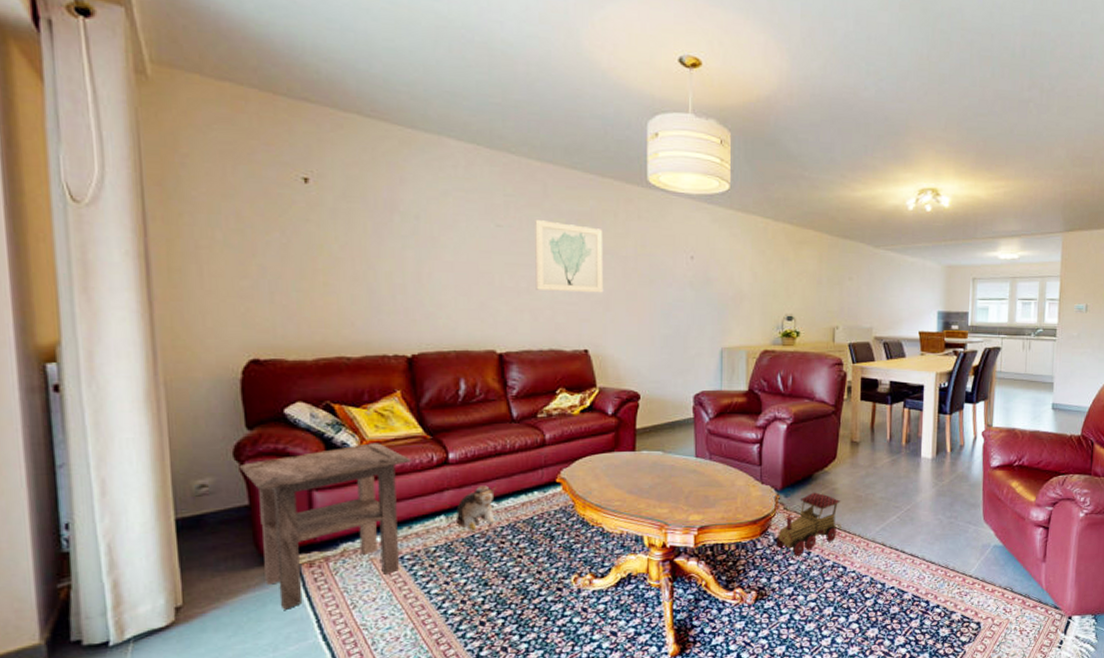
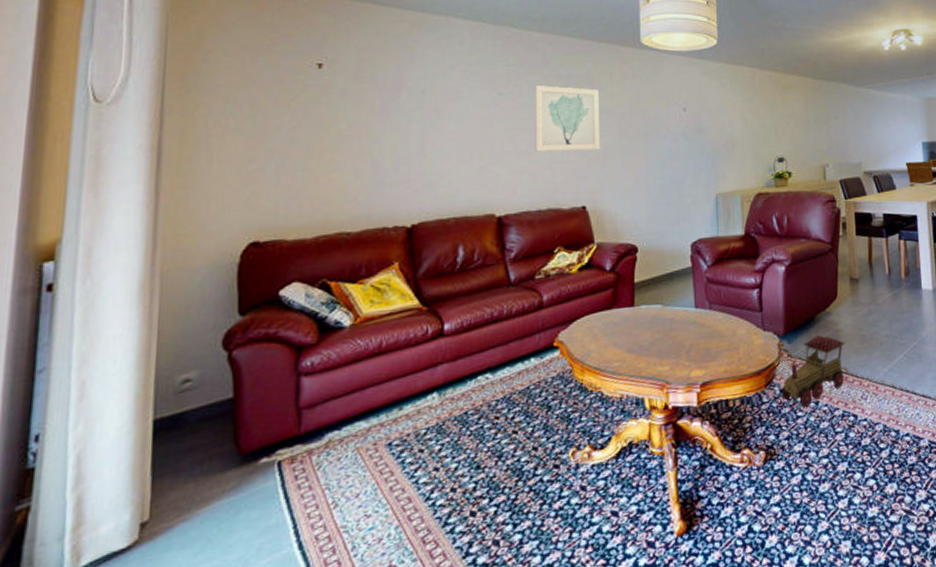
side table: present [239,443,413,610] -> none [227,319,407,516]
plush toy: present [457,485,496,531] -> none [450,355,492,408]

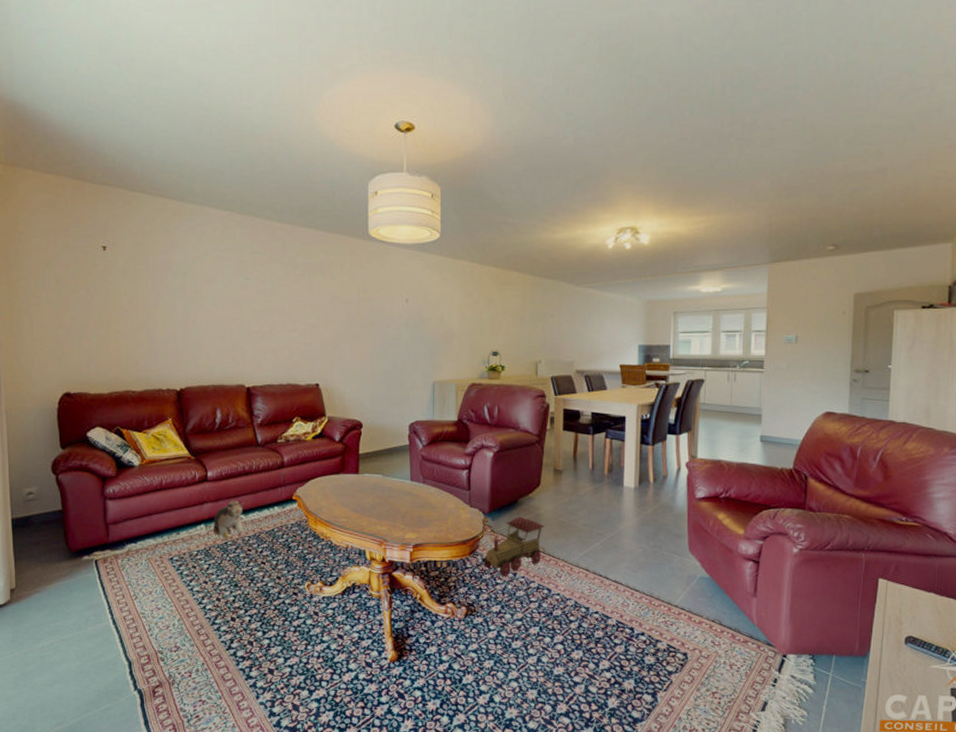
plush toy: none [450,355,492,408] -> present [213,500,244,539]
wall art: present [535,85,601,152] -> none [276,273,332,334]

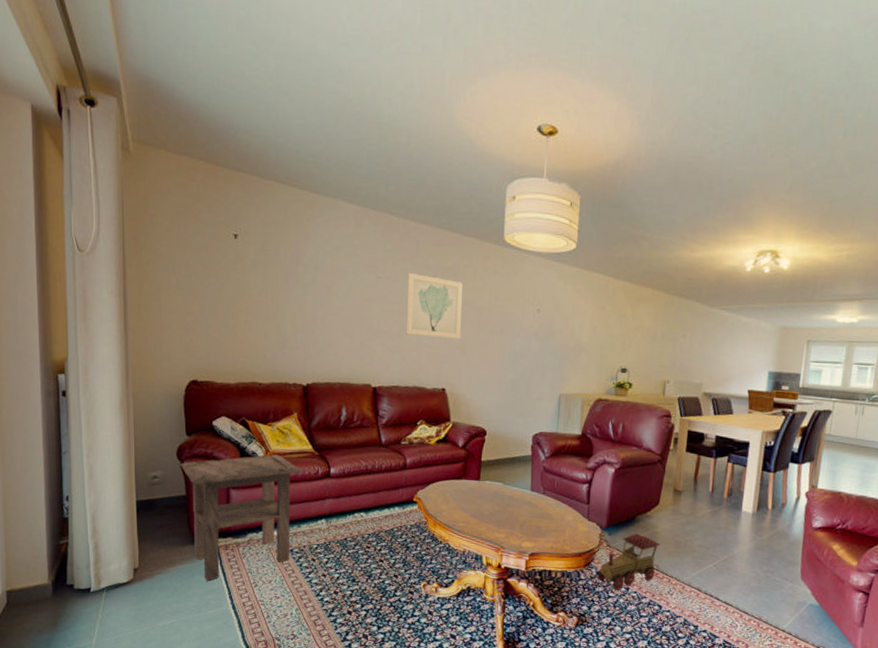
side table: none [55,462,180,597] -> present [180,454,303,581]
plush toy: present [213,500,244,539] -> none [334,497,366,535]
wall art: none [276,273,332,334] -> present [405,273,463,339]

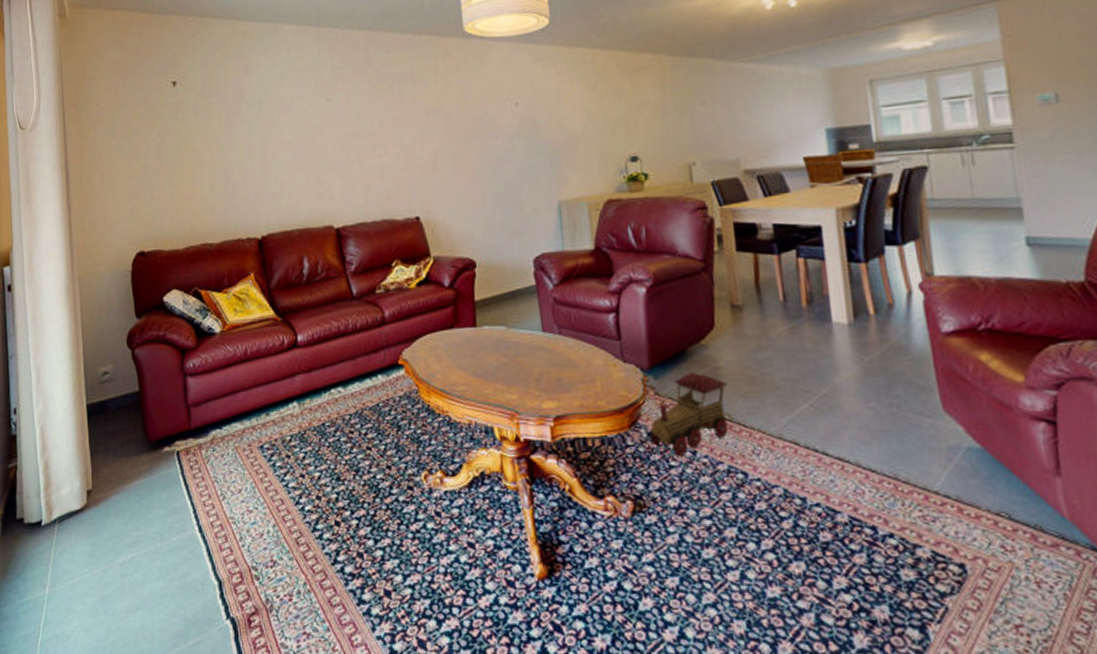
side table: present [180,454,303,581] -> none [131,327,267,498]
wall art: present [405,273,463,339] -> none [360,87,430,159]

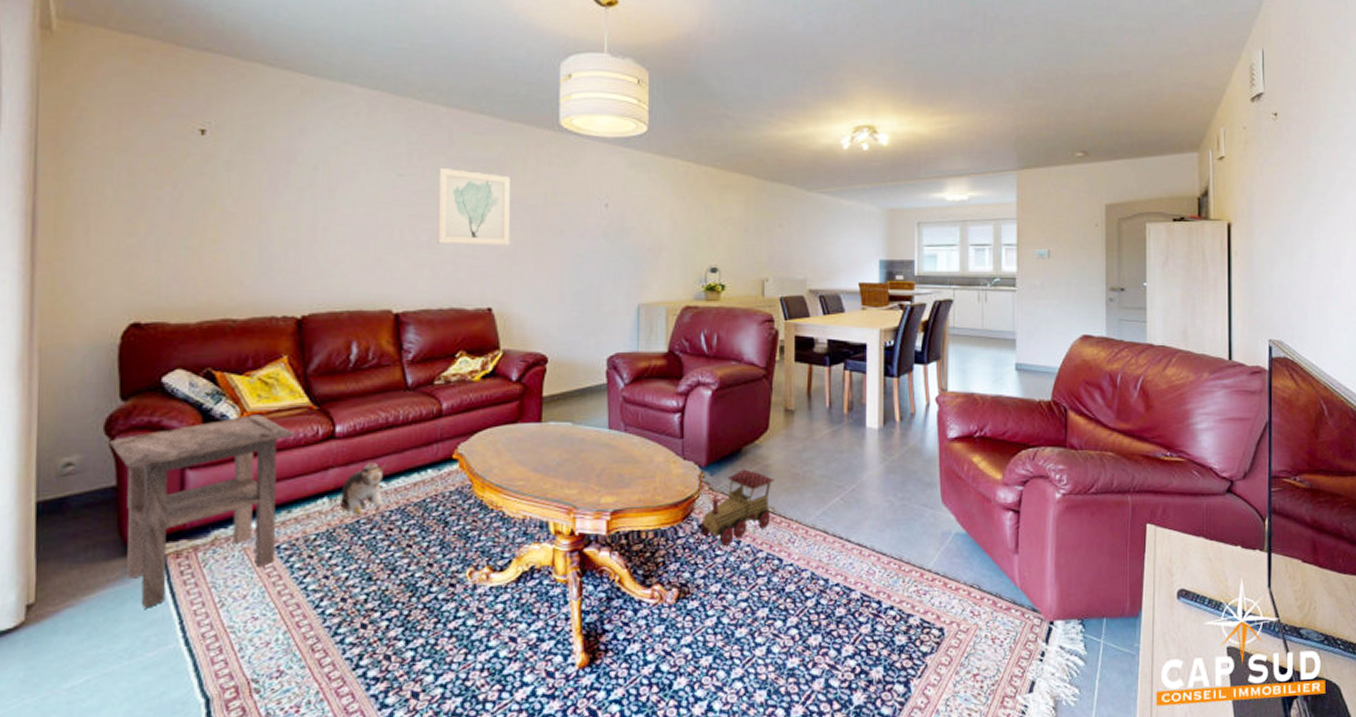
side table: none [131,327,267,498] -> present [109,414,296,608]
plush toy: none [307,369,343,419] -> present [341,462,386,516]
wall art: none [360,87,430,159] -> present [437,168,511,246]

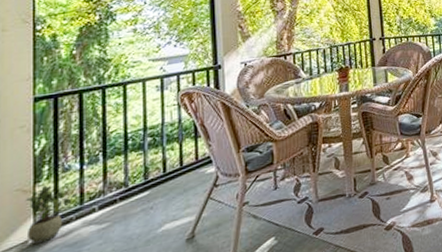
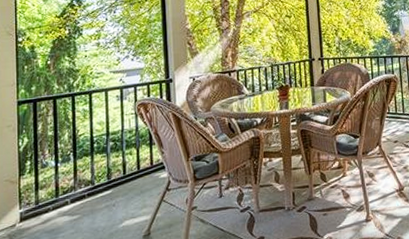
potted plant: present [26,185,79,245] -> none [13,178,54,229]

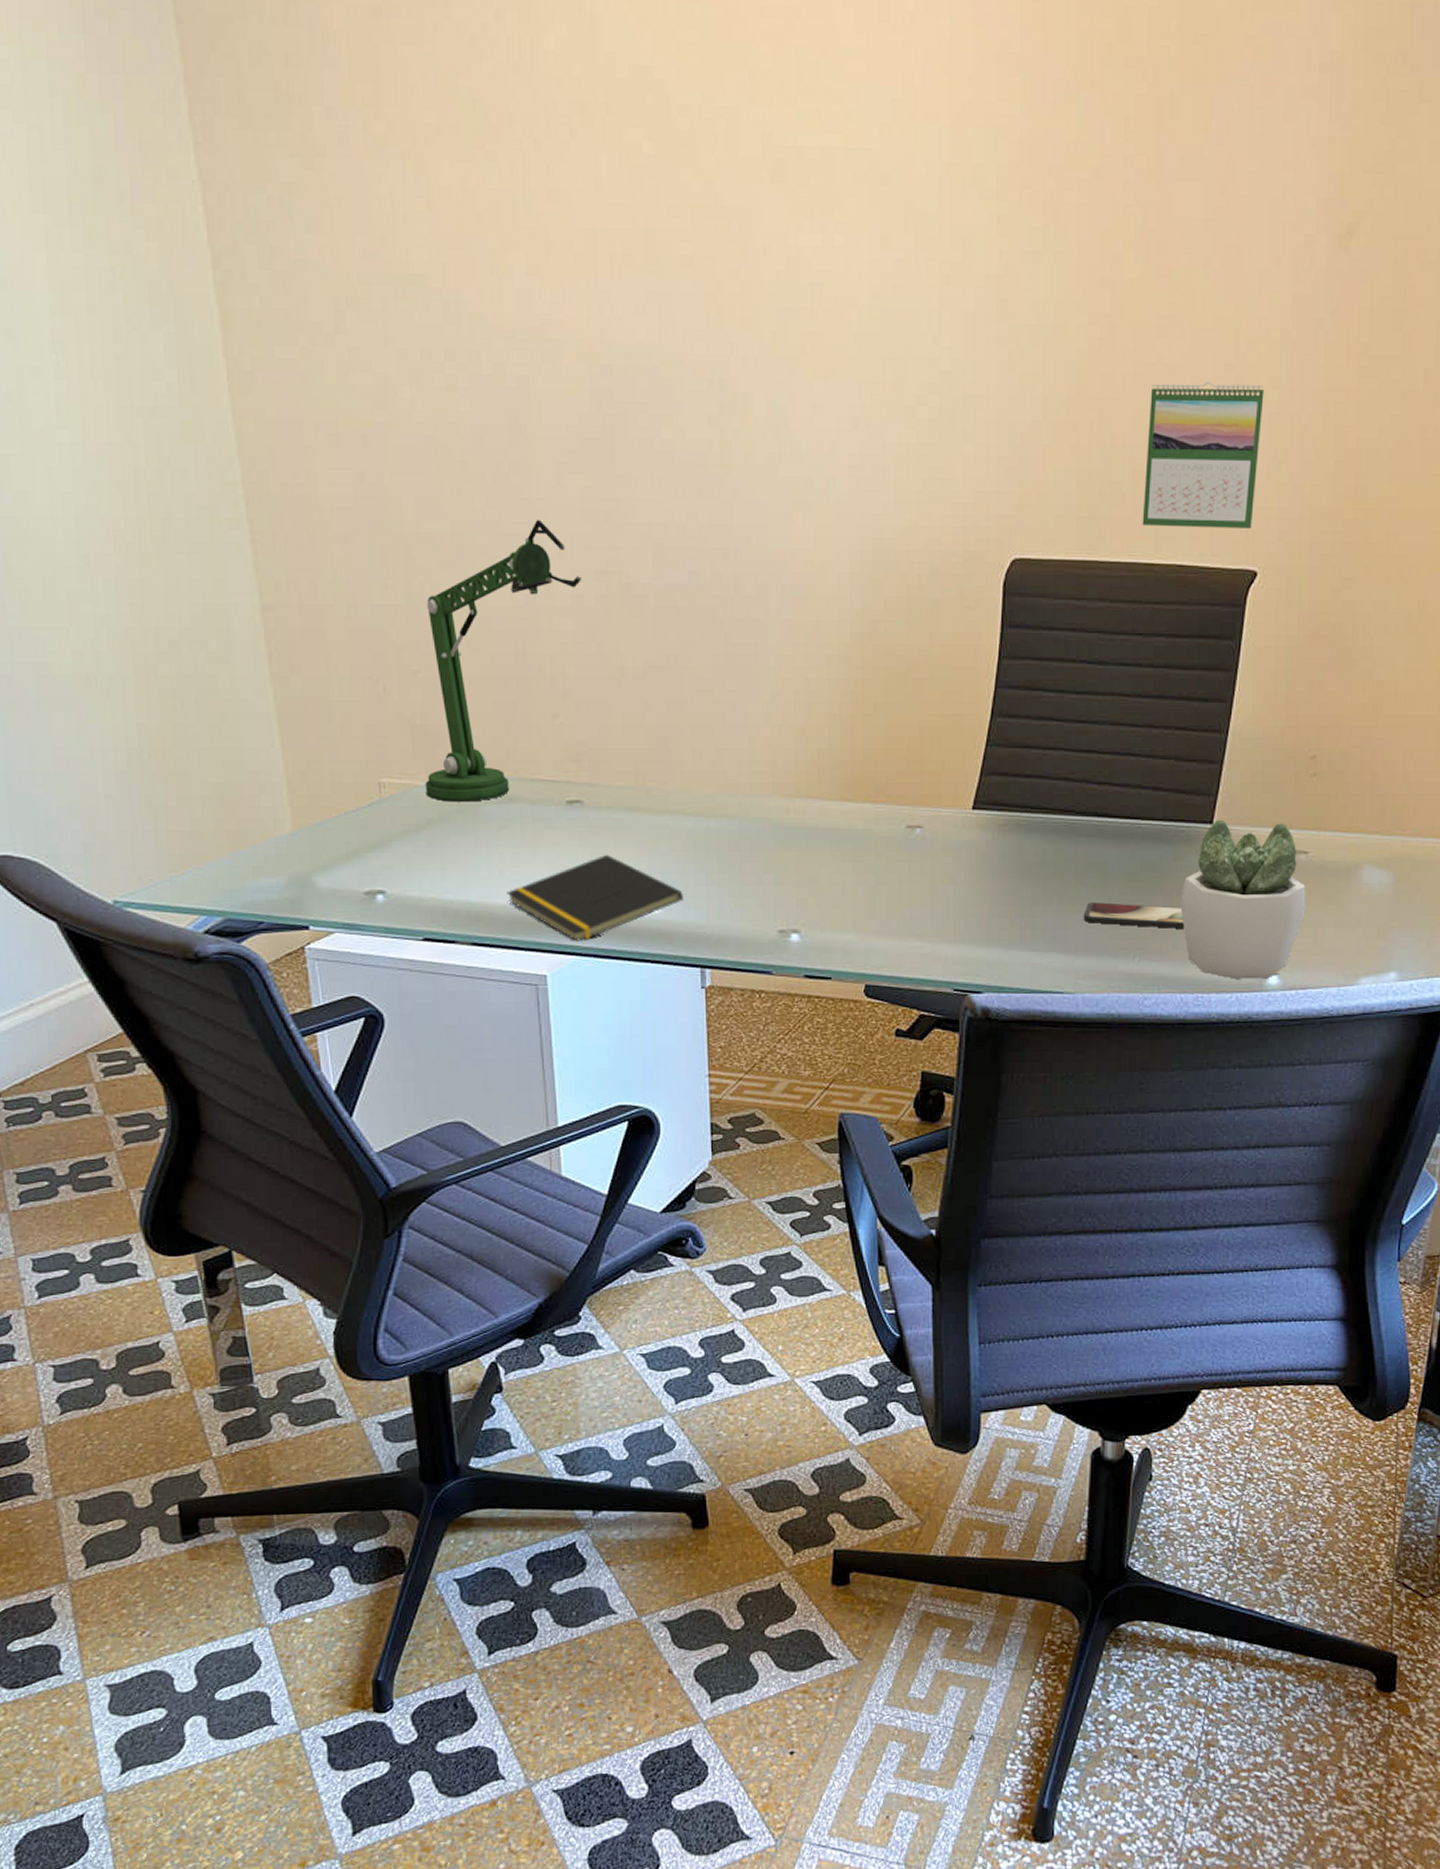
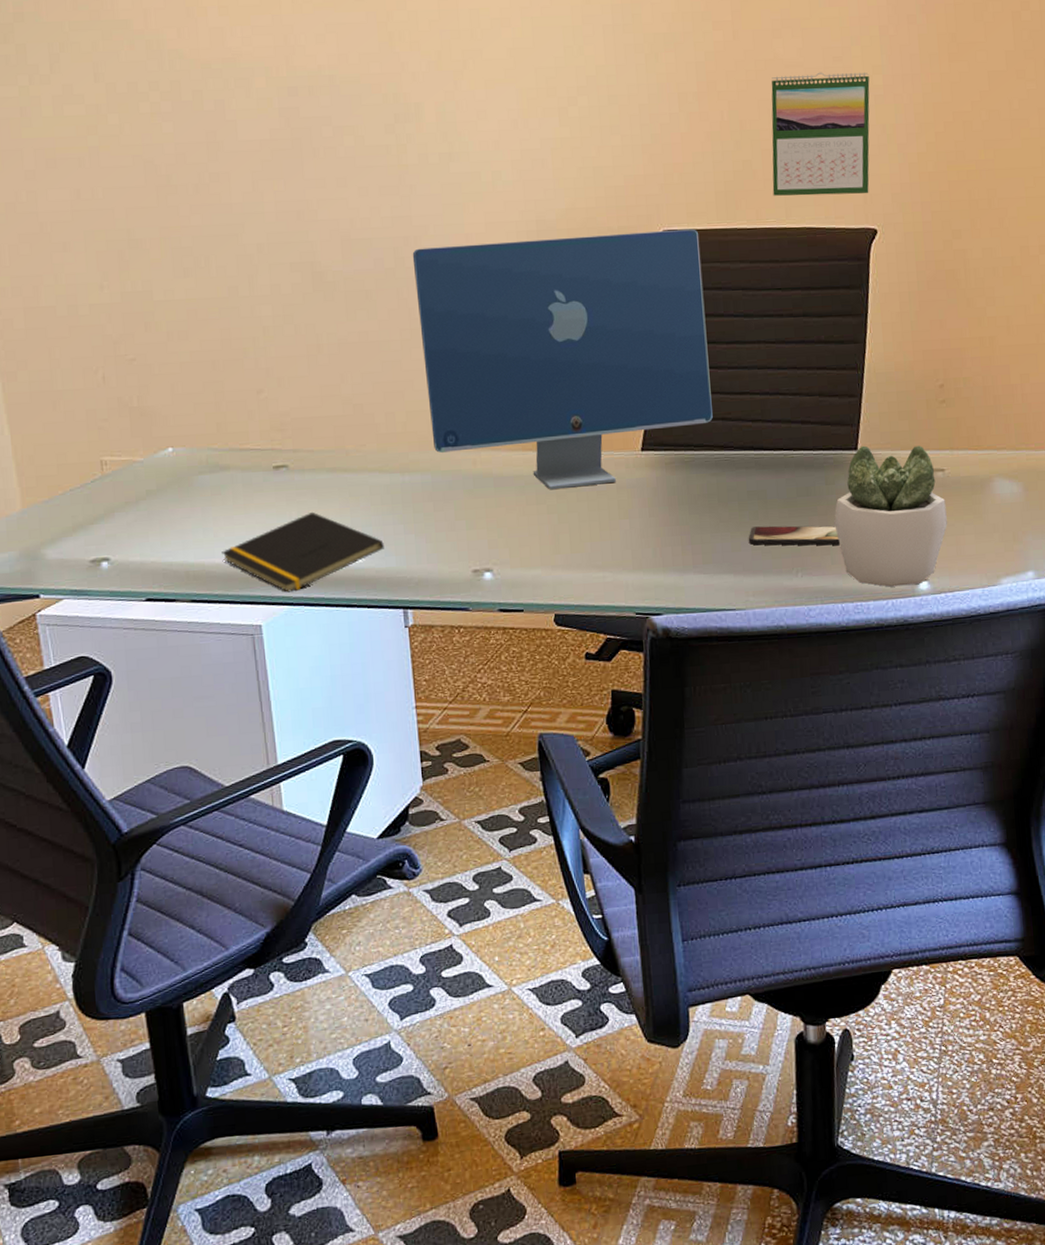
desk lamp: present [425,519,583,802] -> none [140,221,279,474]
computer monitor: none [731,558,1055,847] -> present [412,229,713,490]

========================================

▶ _Problem statement_
Output the records above exactly as they are, leaving out the pictures.

▶ _Response to the task_
side table: present [239,443,413,610] -> none [227,319,407,516]
plush toy: present [457,485,496,531] -> none [450,355,492,408]

plush toy: none [450,355,492,408] -> present [213,500,244,539]
wall art: present [535,85,601,152] -> none [276,273,332,334]

side table: none [55,462,180,597] -> present [180,454,303,581]
plush toy: present [213,500,244,539] -> none [334,497,366,535]
wall art: none [276,273,332,334] -> present [405,273,463,339]

side table: present [180,454,303,581] -> none [131,327,267,498]
wall art: present [405,273,463,339] -> none [360,87,430,159]

side table: none [131,327,267,498] -> present [109,414,296,608]
plush toy: none [307,369,343,419] -> present [341,462,386,516]
wall art: none [360,87,430,159] -> present [437,168,511,246]

potted plant: present [26,185,79,245] -> none [13,178,54,229]

desk lamp: present [425,519,583,802] -> none [140,221,279,474]
computer monitor: none [731,558,1055,847] -> present [412,229,713,490]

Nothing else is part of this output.